Daughter and SIL have been using the elf on the shelf for several years now. They actually have two elves, and have been quite creative in setting them up for their daughters to discover in various activities throughout December. What could be more appropriate?! The shiny candy-apple-red metal frame was perfect to give the piece the look of an ornament. The inner mat is a deep green, not black, echoing the green in the stitching. I was very happy with the way it turned out.

And I have a post-holiday finish to share today too! You've been seeing this pillow cover for several months now. I thought I had it done at this stage...


But those empty hearts bothered me. The crescent moons felt like they needed beefing up too. I didn't want to satin stitch them however. That would have been too much. So this is what I did:


Little colonial knots to polka dot the hearts and simple straight stitches to fill in the moons.

This is the lower section of the cover, turned upside down.
In this close up you can also see how I dealt with the daisies. They were too big for lazy daisy stitches so I back stitched them and then used an alternate shade of purple to whip them. Half of the petals were stitched with a dark purple and whipped with a lighter shade, the other half were done exactly the opposite way.

At this point this project finally feels complete to me. All I need now is the right size pillow form to put in it!
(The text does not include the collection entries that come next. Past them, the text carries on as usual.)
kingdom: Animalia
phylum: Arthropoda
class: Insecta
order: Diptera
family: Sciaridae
I haven't chosen my next project for this stitch along yet. This group works on their own projects, often UFO's, in whatever needlework technique suits them. We're welcoming a new member this time around, AJ. Welcome AJ! If you'd like to join us just leave a comment with Avis. Here's to a fun and productive 2020! πŸ˜€

Avis, Claire, Gun, Carole, Constanze, Christina, Kathy, Margaret, Cindy, 
Linda, Heidi, JackieSunny, Hayley, Megan, Deborah, Mary Margaret, 
Renee, Jenny, Carmela, Jocelyn, Sharon, DaisyAnne, Connie, AJ


Thursday, January 2, 2020

Before I Forget

There are a couple of projects I kept under wraps in the run-up to the holidays that I can share with you now. Although, one will be more appropriate to share with the Stitch Along gang so I'll share that in Sunday's post. 😊

Of course I neglected to take a picture of the pillowcases I made for the four granddaughters. πŸ˜’One each, for everyday use, in their favorite colors. This has become a tradition with us. One year I made them Halloween themed cases, another year it was Christmas prints. I hope to be able to keep the tradition going for many years yet.

The biggest gift I made this year was a quilt for our elder son and his wife. It began when I saw this panel from Jason Yenter for In the Beginning fabrics. I had to find an excuse for purchasing it!
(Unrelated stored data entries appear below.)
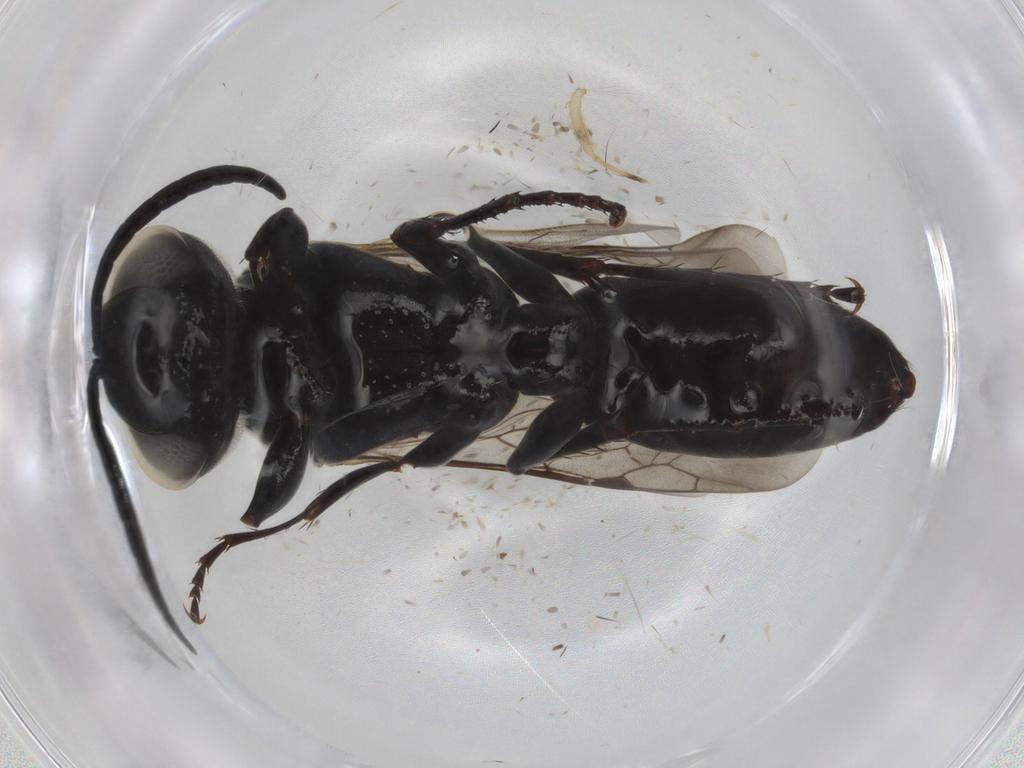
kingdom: Animalia
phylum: Arthropoda
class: Insecta
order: Hymenoptera
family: Crabronidae
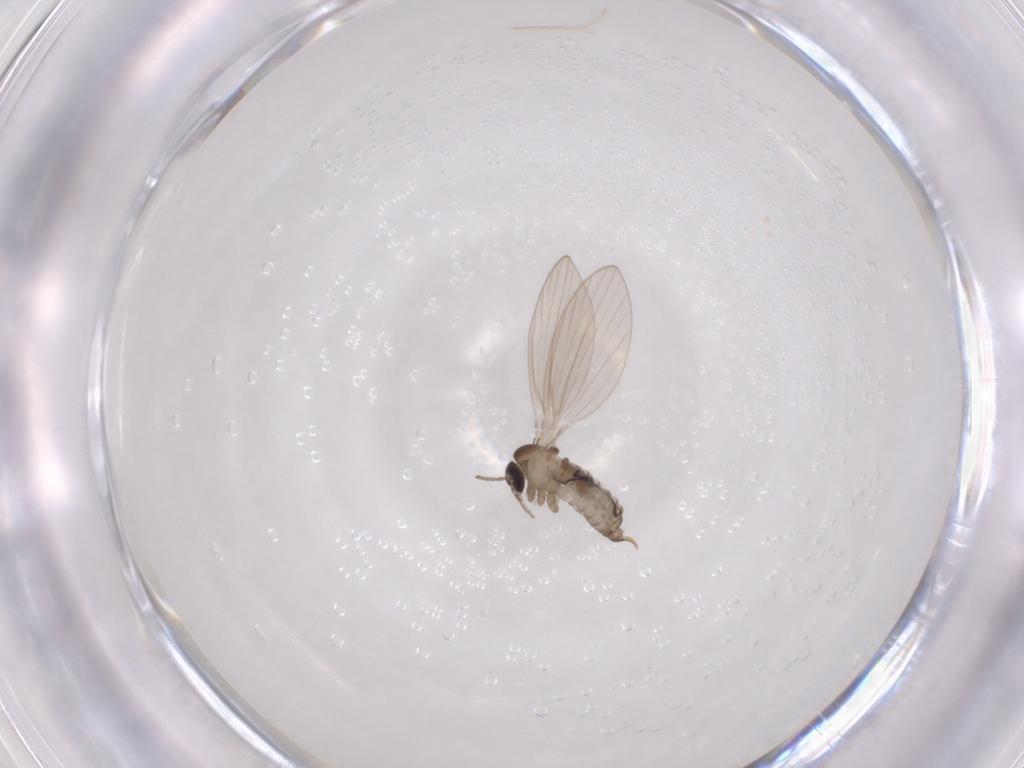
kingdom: Animalia
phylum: Arthropoda
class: Insecta
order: Diptera
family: Psychodidae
Husband would have been happy to have the panel live with us but we honestly have more quilts than we need already. So then the question was whether to make a wall hanging or a couch quilt. The fact that there were smaller companion panels featuring other dragons helped to seal the deal for a couch quilt.


Then it became a matter of how to fill in the areas between the panels. I had to find something that would be quick to piece given the time constraint. This is what I came up with:


The idea was to pull jewel colors out of the panels as if they were part of the dragon's hoard. The gold zig-zag was meant to replicate the Celtic knotwork in the panel. The colors are a better match in person but even so we had a hard time finding acceptable hues. Our local quilt shop didn't have quite the shades of red/orange I was hoping for. There was a wide border stripe available as part of this line. I bought enough of that to make end borders.


Even though the quilt appears square it actually measures at 60" high and 80" wide. James custom quilted this one, no simple meander or overall pattern! There was a lot of outlining involved. It crinkled up beautifully when it was laundered.

You may remember this shot of the back when I was stitching down the binding.


Now I'm told Son and DIL are thinking of hanging it on the wall instead of using it on the couch after all!